# [gelöst].. und täglich grüsst adobe-flash

## michael_w

Hallo,

ich darf mir jeden Tag aufs Neue adobe-flash mergen, wieso? Oder ist das der Normalzustand?

Der Rechner wird jeden Tag morgens neu hochgefahren und flash im FF ist kaputt -> neu mergen -> funktioniert einen Tag lang. Woran liegt das?

 *Quote:*   

> 
> 
> gauss ~ # emerge -av adobe-flash
> 
> These are the packages that would be merged, in order:
> ...

 

----------

## cmp

Mit welchen USE Flags ist den Firefox emerged Version?

Ich würde FF neu emergen. Hast du revdep-rebuild -p schon ersucht?

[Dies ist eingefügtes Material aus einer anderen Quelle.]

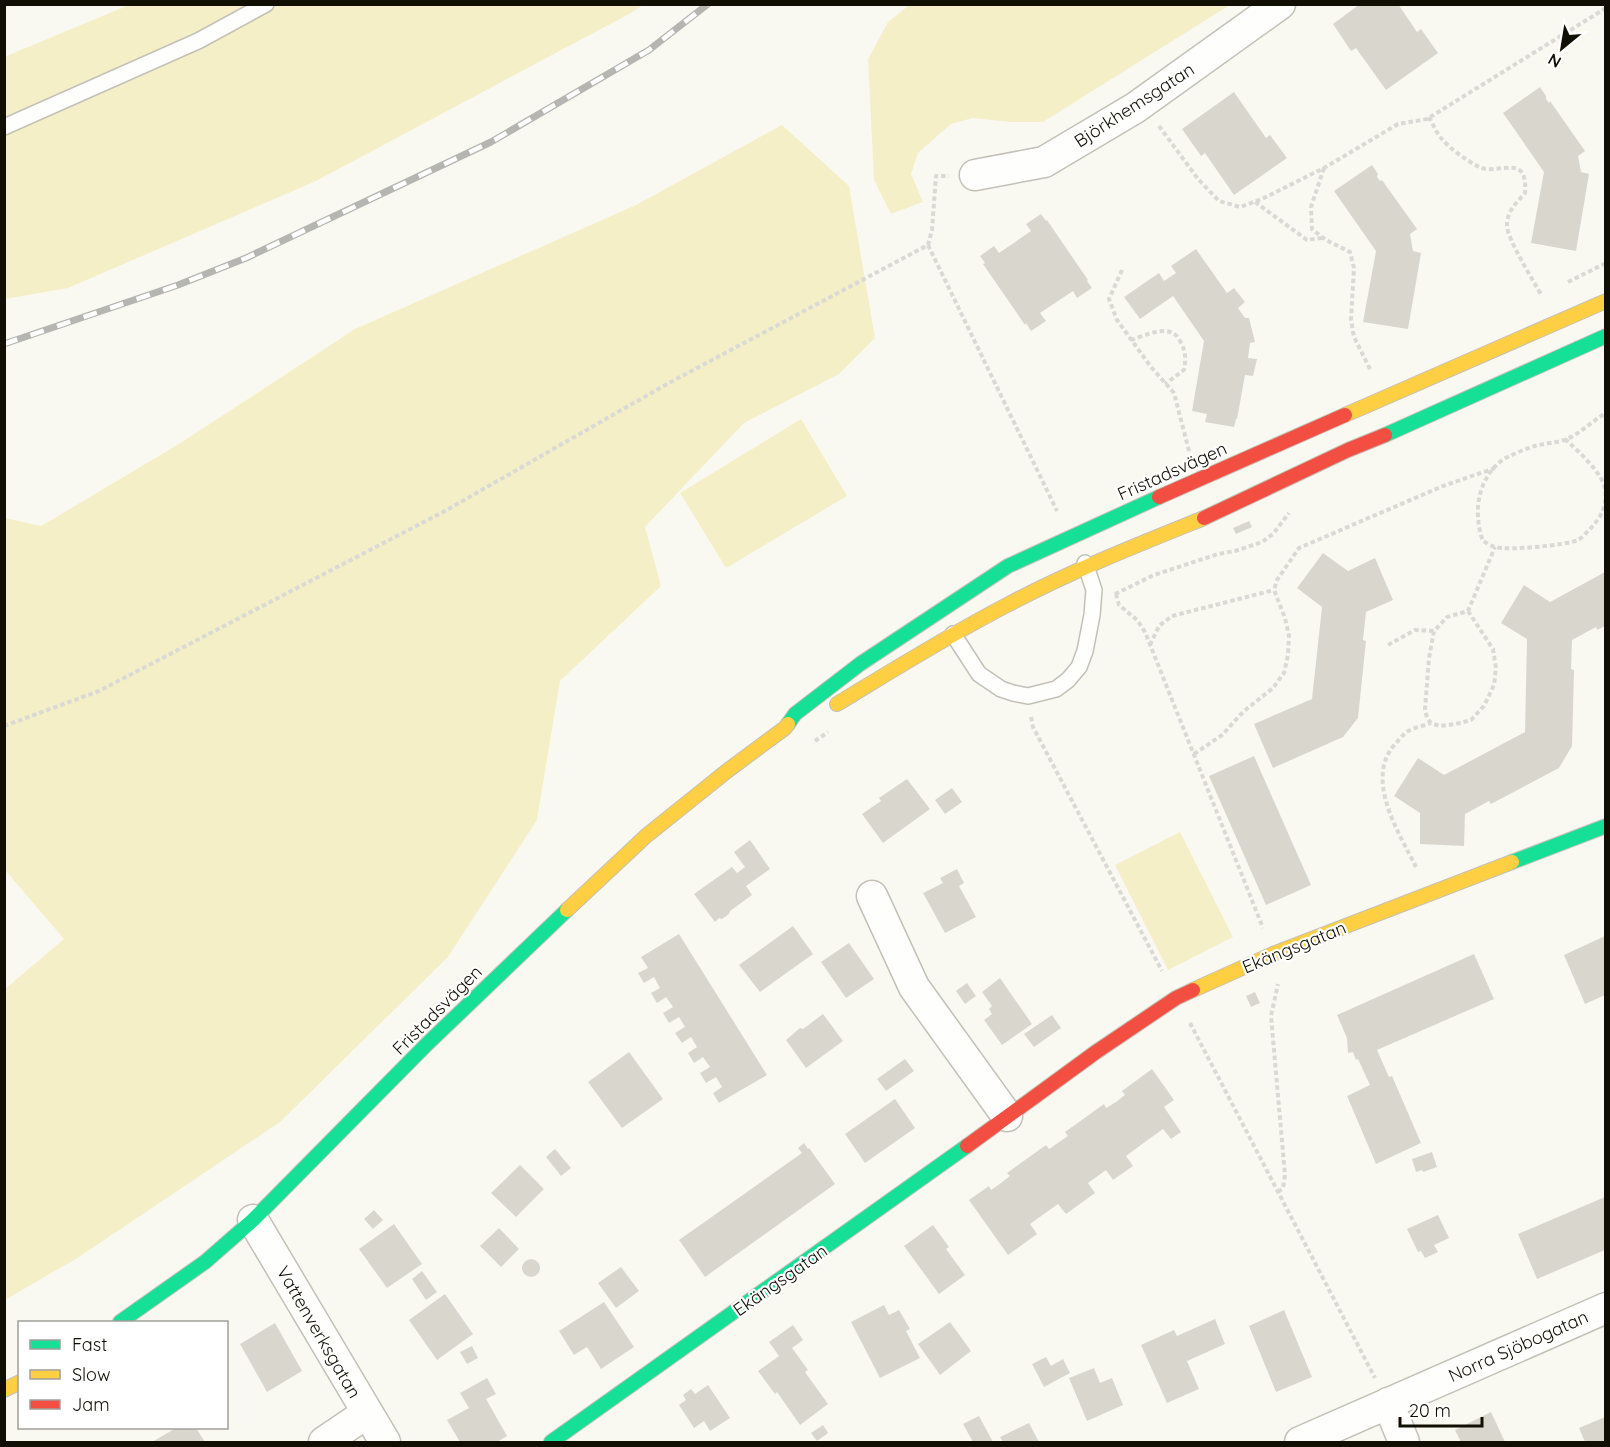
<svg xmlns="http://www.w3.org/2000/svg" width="1610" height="1447" font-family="Quicksand,sans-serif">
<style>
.green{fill:#f5efc8}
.building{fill:#d9d7cd}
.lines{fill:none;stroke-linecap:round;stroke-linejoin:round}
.lane-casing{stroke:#c3c1b7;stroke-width:18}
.street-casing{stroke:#c3c1b7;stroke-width:33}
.fast-casing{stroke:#c3c1b7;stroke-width:16}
.slow-casing{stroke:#c3c1b7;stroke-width:16}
.jam-casing{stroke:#c3c1b7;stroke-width:16}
.path{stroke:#d9d9d6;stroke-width:4;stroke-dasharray:4.5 3;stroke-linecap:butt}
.lane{stroke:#fefefd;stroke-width:15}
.street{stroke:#fefefd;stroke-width:30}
.fast{stroke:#16e098;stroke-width:14}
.slow{stroke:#ffcf43;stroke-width:14}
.jam{stroke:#f24e42;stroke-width:14}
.rail-casing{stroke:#b5b5b2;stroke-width:7}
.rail{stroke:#fff;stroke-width:4.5;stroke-dasharray:14;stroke-linecap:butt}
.labels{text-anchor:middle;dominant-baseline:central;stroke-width:4.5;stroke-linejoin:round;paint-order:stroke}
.street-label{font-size:18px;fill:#110f03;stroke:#fff}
</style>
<rect width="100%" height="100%" fill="#faf9f1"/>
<path class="green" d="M129,5H643L631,13L316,181L68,288L5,299L4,57Z
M909,5V4L1230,5L1043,122H1010L973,118L951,124L918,153L911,174L923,202L891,214L874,180L868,59L888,22Z
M782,125L849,186L875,338L839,374L744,423L645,527L661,586L560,681L537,820L448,957L280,1122L79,1257L5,1300V989L64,939L5,870V518L41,526L179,444L355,329L636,205Z
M801,419L847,496L726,568L680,493Z
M1180,832L1233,937L1168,970L1115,865Z"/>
<path class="building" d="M1360,4H1398L1417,32L1421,29L1438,53L1386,90L1356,48L1351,51L1333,24Z
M1540,87L1546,96V99L1549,103L1550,101L1585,151L1578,156L1581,172L1589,174L1576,251L1531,243L1544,172L1503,113Z
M1234,92L1266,138L1270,135L1287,158L1234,195L1205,153L1201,156L1182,129Z
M1372,165L1378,174L1377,177L1380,181L1382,180L1417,229L1410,234L1413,251L1421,253L1408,329L1363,322L1376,251L1334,191Z
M1041,214L1046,221L1047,220L1088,280L1087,281L1092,288L1077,298L1073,291L1040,313L1046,321L1031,331L1026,323L1025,325L983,264L985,263L980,256L994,246L999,253L1031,231L1026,224Z
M1196,249L1227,293L1234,288L1245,302L1238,308L1245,318H1249L1255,342L1250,343L1248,358L1257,359L1253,376L1245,375L1237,419H1236L1234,427L1205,422L1207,414L1192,411L1204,341L1173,296L1140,319L1124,297L1159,273L1164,281L1176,273L1171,266Z
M1249,521L1252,527L1236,534L1233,528Z
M1323,553L1348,571L1375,558L1393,600L1366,612L1363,640L1366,641L1358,718L1343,737L1273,768L1254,724L1312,699L1322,607L1297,588Z
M1605,572V626L1597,630L1596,627L1572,640L1571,669L1574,670L1572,746L1559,768L1491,804L1489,801L1465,814L1464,846L1420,844V813L1394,796L1418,758L1444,775L1525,732L1527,639L1501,623L1524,585L1550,602Z
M1254,756L1311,885L1266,905L1209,776Z
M907,779L930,809L883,843L862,814L881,801L879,798Z
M952,788L962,802L945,814L935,800Z
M750,840L770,869L746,886L752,895L730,911L729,914L722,919L719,918L715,922L694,894L732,867L737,873L745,867L734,852Z
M957,869L964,883L959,886L976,917L945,933L923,893L943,883L940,878Z
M793,926L813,954L760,992L739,965Z
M679,934L767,1075L719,1103L713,1093L722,1087L716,1077L706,1083L700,1073L710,1067L703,1057L694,1063L688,1053L697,1047L691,1037L682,1043L675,1033L685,1027L679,1017L669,1023L663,1013L673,1007L666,997L657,1003L651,993L660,988L654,977L644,983L638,973L648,968L641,957Z
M1605,936V995L1585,1004L1564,955Z
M849,943L874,979L846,998L821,962Z
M1474,954L1494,999L1377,1050L1389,1077L1392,1076L1421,1143L1376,1164L1347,1096L1370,1085L1358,1059L1356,1060L1353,1052L1348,1053L1347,1038L1337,1015Z
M1000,978L1032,1024L1002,1045L984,1020L992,1014L989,1009L992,1006L982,992Z
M967,983L976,996L965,1004L956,991Z
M1255,992L1260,1003L1251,1007L1246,996Z
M823,1014L843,1041L806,1068L786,1040L800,1028L803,1029Z
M1052,1015L1061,1028L1034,1047L1024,1034Z
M629,1052L663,1099L622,1128L588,1082Z
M905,1059L914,1071L886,1091L877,1079Z
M1152,1069L1174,1100L1164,1107L1181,1132L1171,1139L1163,1129L1145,1142L1126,1156L1133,1166L1113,1180L1106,1170L1088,1183L1095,1193L1066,1214L1058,1204L1030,1224L1037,1234L1008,1255L969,1200L989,1186L991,1190L1001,1183L1010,1176L1007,1173L1046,1145L1049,1149L1068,1136L1065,1132L1104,1104L1106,1108L1116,1102L1125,1095L1122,1091Z
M895,1099L915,1128L865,1163L845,1134Z
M804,1143L808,1149L809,1148L835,1184L705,1277L679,1240L802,1153L798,1148Z
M555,1149L571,1168L561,1176L546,1157Z
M1432,1152L1437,1167L1423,1172L1422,1170L1416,1172L1412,1159Z
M520,1165L544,1189L516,1217L491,1193Z
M1605,1197V1250L1537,1279L1518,1234Z
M374,1210L383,1220L373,1229L364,1219Z
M1438,1215L1449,1238L1434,1245L1438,1252L1425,1258L1421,1251L1418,1252L1407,1229Z
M394,1224L422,1264L387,1288L359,1249Z
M933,1225L949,1247L946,1249L965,1275L939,1294L904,1246Z
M499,1228L519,1249L501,1267L480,1246Z
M522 1268a9 9 0 1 1 18 0a9 9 0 1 1-18 0Z
M621,1267L639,1291L616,1308L598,1283Z
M422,1271L437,1292L426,1300L412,1279Z
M445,1294L473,1334L437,1360L409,1320Z
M604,1302L634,1347L601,1369L587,1347L574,1355L559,1331Z
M884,1305L889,1315L899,1310L910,1329L906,1331L920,1358L880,1378L851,1322Z
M1284,1310L1312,1377L1276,1392L1249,1326Z
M1215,1319L1225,1344L1187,1361L1199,1389L1167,1403L1141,1345L1174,1330L1177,1336Z
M950,1322L971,1351L940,1375L918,1344Z
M275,1323L302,1371L267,1392L240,1344Z
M793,1325L803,1340L792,1348L808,1370L805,1372L828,1404L800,1425L777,1392L775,1394L758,1371L779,1356L769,1342Z
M472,1346L478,1358L467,1364L460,1352Z
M1046,1357L1051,1366L1063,1359L1070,1373L1044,1387L1032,1364Z
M1094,1368L1100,1383L1112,1378L1123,1405L1087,1421L1069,1378Z
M487,1378L496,1394L486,1399L507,1436L497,1442H460L447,1420L469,1408L460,1393Z
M708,1385L730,1418L710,1431L704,1421L694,1428L679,1405L686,1400L683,1395L691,1389L695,1394Z
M1491,1412L1505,1442H1461L1455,1430Z
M979,1416L993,1442H973L963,1424Z
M1605,1417V1442H1585L1579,1428Z
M1029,1423L1039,1442H1003L1000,1437Z
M823,1425L828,1433L817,1441L811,1433Z
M176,1428H196L205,1442H152Z"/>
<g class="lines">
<g class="lane-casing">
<path id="lane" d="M4,127L198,41L266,4
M953,634L979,674L1001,689L1013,693L1028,696L1056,689L1068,680L1079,667L1085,651L1092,615L1094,590L1085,563"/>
</g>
<g class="street-casing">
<path id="street" d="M975,175L1044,162L1135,108L1280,4
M872,896L914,987L1007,1116
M253,1220L385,1442
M1388,1403L1404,1442
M324,1442L367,1413
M1300,1442L1606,1308"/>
</g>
<g class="fast-casing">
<path id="fast" d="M1385,435L1606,336
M788,724L795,714L860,664L1008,566L1159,497
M1512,862L1606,826
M120,1322L205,1262L253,1220L426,1045L567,910
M551,1442L967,1146"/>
</g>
<g class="slow-casing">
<path id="slow" d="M1345,415L1606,301
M837,704C893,670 949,635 1007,605C1071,571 1137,545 1204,518
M567,910L646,836L727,771L785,728L788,724
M1193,990L1273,954L1512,862
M4,1390L20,1382"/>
</g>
<g class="jam-casing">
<path id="jam" d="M1159,497L1345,415
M1204,518L1348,450L1385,435
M967,1146L1096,1052L1176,998L1193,990"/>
</g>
<path class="path" d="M1429,117C1433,124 1436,132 1441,138C1450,149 1466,160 1479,167C1498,176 1528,151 1525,193C1517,202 1507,211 1507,225C1506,237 1534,282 1542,296
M1159,126L1198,179L1219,201L1240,207L1262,199L1324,168L1398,124L1427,119L1606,8
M1324,168L1311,207L1312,229L1326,240L1350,252L1354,268L1351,320L1354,337L1371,371
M1255,202L1307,240L1322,238
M928,245L1057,511
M1122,270L1109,299L1117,320L1151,367L1174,393L1189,451
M1568,282L1606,263
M1131,340C1146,335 1171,322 1180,341C1186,351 1186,359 1184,370L1165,384
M1565,439C1578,451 1602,472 1605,489C1608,506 1600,519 1589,530C1586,533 1582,538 1578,540C1567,545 1508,551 1495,547C1491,546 1487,543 1483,541C1473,514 1477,480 1501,461C1508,456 1527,448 1535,446C1545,443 1557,443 1567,439C1581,433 1592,421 1606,413
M1115,594L1154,575L1218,554L1235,551L1262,542L1273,534L1289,513
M1116,594L1119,605L1137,620L1145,632L1263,928
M1468,611L1493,649L1496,668L1494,685L1484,706L1471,720L1456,724L1440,726L1431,723L1427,718L1425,709L1429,658L1434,631L1447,617L1468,611L1495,547
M1150,645L1159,626L1172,616L1274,590
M1388,645L1415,630L1434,631
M1031,717L1033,727L1162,971
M4,726L99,691L445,511L667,384L928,245L932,230L936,176H949
M815,741L828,732
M1194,754L1222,735L1244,711L1273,688L1284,673L1288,655L1289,636L1285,618L1274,590L1277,580L1299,548L1443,486L1495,468
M1416,867C1399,833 1363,778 1396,743C1399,740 1402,736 1405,733C1412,728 1423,726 1431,723
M1190,1023L1375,1378
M1278,1192L1283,1188L1285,1175L1271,1016L1278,984"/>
<use href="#lane" class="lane"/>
<use href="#street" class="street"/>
<use href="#fast" class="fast"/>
<use href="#slow" class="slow"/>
<use href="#jam" class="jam"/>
<g class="rail-casing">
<path id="rail" d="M4,344L178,285L246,258L491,142L649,50L708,4"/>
</g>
<use href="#rail" class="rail"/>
</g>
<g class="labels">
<g class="street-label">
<text transform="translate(1134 105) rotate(-33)">Björkhemsgatan</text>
<text transform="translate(1172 471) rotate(-24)">Fristadsvägen</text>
<text transform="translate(1294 947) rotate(-22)">Ekängsgatan</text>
<text transform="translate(437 1010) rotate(-45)">Fristadsvägen</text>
<text transform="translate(780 1280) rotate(-35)">Ekängsgatan</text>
<text transform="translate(319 1332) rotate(60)">Vattenverksgatan</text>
<text transform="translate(1518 1346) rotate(-24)">Norra Sjöbogatan</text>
</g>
</g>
<rect width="1610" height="1447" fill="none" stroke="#110f03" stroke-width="12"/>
<rect x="18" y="1321" width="210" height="108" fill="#ffffff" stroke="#a09f9a" stroke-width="1.5"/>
<rect x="30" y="1340" width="30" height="9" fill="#16e098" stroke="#a09f9a" stroke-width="1.5"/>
<text x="72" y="1351" font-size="18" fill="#110f03">Fast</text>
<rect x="30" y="1370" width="30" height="9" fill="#ffcf43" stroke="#a09f9a" stroke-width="1.5"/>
<text x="72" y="1381" font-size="18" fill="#110f03">Slow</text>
<rect x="30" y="1400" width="30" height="9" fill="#f24e42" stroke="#a09f9a" stroke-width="1.5"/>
<text x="72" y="1411" font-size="18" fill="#110f03">Jam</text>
<g transform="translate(1562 48) rotate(210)" stroke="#ffffff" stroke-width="4.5" paint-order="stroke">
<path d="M0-4.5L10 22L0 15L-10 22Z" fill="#110f03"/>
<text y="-9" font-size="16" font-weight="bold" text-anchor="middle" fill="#110f03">N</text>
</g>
<path d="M1400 1417v9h82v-9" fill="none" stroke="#110f03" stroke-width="3"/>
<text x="1409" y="1417" font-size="18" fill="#110f03" stroke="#ffffff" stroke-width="4.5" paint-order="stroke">20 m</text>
</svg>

Flash läuft einwandfrei? Hast du die Fehlerkonsole dir angeschaut? Strg+Umschalt+J ? Vor u. nach einem Flash Vid. und nach dem du Firefox restartest? 

kannst du um 23:59 noch Flash schauen und um 0001 nicht mehr? oder nur nach neustarts? 

Nur ein paar wilde Gedanken.

----------

## michael_w

Hi,

revdep-rebuild -p bringt nix, da ist nix zu reparieren. 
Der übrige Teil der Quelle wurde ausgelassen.